I am a fan of Edith Wharton and have read around seven of her novels, some of which are part of my personal canon. However, I have only read a couple of her short stories, and she wrote quite a few of those too. In fact, she was a prolific writer. And so, when last week’s Library of America story turned out to be one of hers, I decided to read it.
“A journey” was written, according the brief introductory notes, in the 1890s when Wharton was in her late 20s to early 30s. It was written during the time when she was married – unhappily – to Edward Wharton, from whom she was eventually divorced in 1913. The notes say that three of the stories written during the 1890s explore marital misery, and that the journey in this story “becomes a metaphor for an unhappy marriage”.
That could be so, but let’s get to the story. It describes a train journey in which a young woman is accompanying her terminally ill husband back to their home in the East after having spent some time, under doctor’s orders, in Colorado. The story starts with:
As she lay in her berth, staring at the shadows overhead, the rush of wheels was in her brain, driving her deeper and deeper into circles of wakeful lucidity. The sleeping car had sunk into its night silence. Through the wet window-pane she watched the sudden lights, the long stretches of hurrying blackness …
The next paragraph briefly chronicles their short marriage and the sudden disparity between them as his health collapses:
a year ago their pulses had beat to one robust measure; both had the same prodigal confidence in an exhaustless future. Now their energies no longer kept step …
And then here is the entire third paragraph:
When they married, she had such arrears of living to make up: her days had been as bare as the white-washed school-room where she forced innutritious facts upon reluctant children. His coming had broken in on the slumber of circumstance, widening the present till it became the encloser of remotest chances. But imperceptibly the horizon narrowed. Life had a grudge against her: she was never to be allowed to spread her wings.
Oh dear … methinks the note-makers at the Library of America are right. It’s not what is said so much as what is not said and how what is said is said.
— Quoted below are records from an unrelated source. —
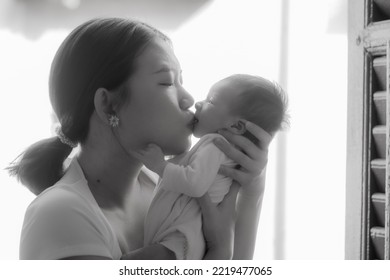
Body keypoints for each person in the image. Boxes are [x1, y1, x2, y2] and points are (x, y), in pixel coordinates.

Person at [8, 18, 272, 260]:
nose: (189, 99)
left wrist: (250, 189)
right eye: (168, 82)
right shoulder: (60, 215)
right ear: (109, 105)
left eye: (182, 81)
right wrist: (220, 249)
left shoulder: (167, 185)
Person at [133, 74, 288, 259]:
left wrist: (160, 166)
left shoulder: (216, 144)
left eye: (210, 101)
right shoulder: (221, 151)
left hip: (183, 236)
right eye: (167, 82)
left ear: (236, 126)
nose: (196, 103)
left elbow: (194, 183)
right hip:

What is not said is anything about true love and empathy (though we are told in the fourth paragraph that “she still loved him of course”). In other words, there is no sense of the looming tragedy of the loss of a soul-mate. As for how it is all said, the language is heavy and gloomy. It’s clearly raining, and there are “shadows” and the “hurrying blackness” (a metaphor, presumably, for his coming death, as well as being a literal description of night). The paragraph describing his appearance in her life and their marriage is not exactly joyful either. The focus here is more on where she’d been, so the language is negative (“arrears”, “slumber”). And even the description of the possibilities opening up to her through marriage – “the encloser of remotest chances” – is not what you’d call expansive. No wonder she thinks life has a “grudge against her”. I would too.
The rest of the story is about a rather self-focused young woman. She goes through the motions of caring for her husband – and occasionally “warm gushes of pity [not “sympathy” or “love”, note!] swept away her instinctive resentment of his condition” – but her thoughts are all for herself. Here is her reaction to being in Colorado:
Nobody knew about her, or cared about her; there was no one to wonder at the good match she had made, or to envy the new dresses …
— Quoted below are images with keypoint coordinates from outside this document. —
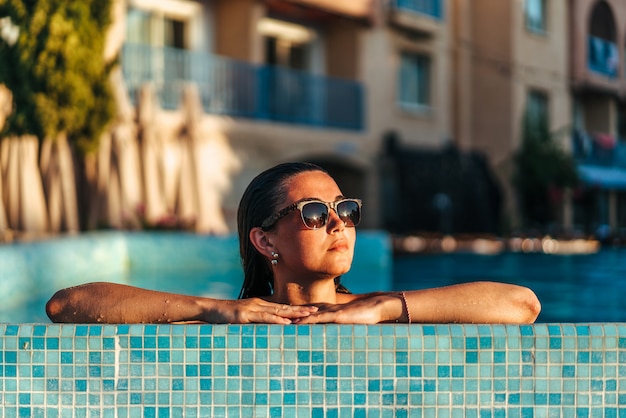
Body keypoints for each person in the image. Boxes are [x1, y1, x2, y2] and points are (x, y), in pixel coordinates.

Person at [46, 162, 541, 324]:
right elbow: (67, 303)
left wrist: (381, 309)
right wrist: (213, 309)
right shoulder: (233, 320)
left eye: (345, 209)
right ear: (263, 240)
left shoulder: (376, 311)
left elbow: (522, 303)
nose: (338, 223)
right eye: (313, 213)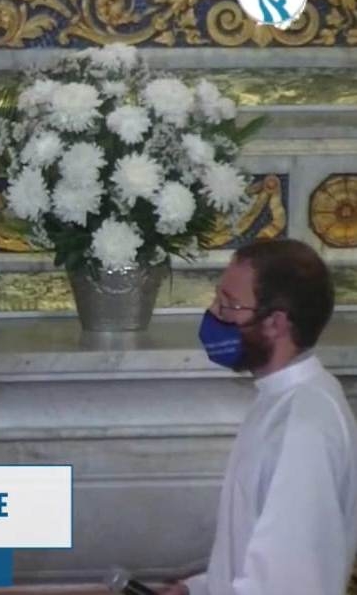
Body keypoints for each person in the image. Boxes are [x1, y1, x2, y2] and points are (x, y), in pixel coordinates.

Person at [161, 239, 357, 595]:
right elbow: (255, 549)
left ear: (275, 323)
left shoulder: (303, 425)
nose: (215, 314)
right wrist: (198, 588)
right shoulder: (283, 398)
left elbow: (289, 579)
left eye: (229, 305)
This is early Wharton. The hallmarks of her writing style are here – the careful choice of words to convey meaning that may be opposite to what’s expected, the development of character through those words, the build up of atmosphere and tension through a well-sustained tone – but it doesn’t quite have the tightness and singularity of purpose of her later works. We don’t get to understand the young woman well enough to be able to respond to her on anything more than a superficial level. I suspect that Wharton would want us to extend her some sympathy but I think we are more likely to see her as a little pathetic, and we really know almost nothing about the husband (except that he had been “strong, active, gently masterful”) so our reaction to his predicament is more intellectual than emotional.
As the journey proceeds, our heroine is faced with a moral dilemma, but she doesn’t take full responsibility for what is happening: “it seemed to be life that was sweeping her on with headlong inexorable force – sweeping her into darkness and terror”. The story, in fact, takes on some elements of horror fiction but that is not its intent and it doesn’t develop along those lines.
I particularly like Wharton when she tackles the intersection between societal expectations and character. This story has glimmers of that – but it’s not really elaborated. Nonetheless, it’s a good story that grabs you from the start with its oppressive atmosphere and foreboding tone. Even early Wharton, I’ve found, has much to offer her readers.
Edith Wharton
“A journey”
The Library of America
Originally published in a collection in 1899?
Available: Online
Note: Stef at So many books has recently reviewed Hermione Lee‘s biography of Wharton, and Kevin at Interpolations has extensively reviewed some of her novels.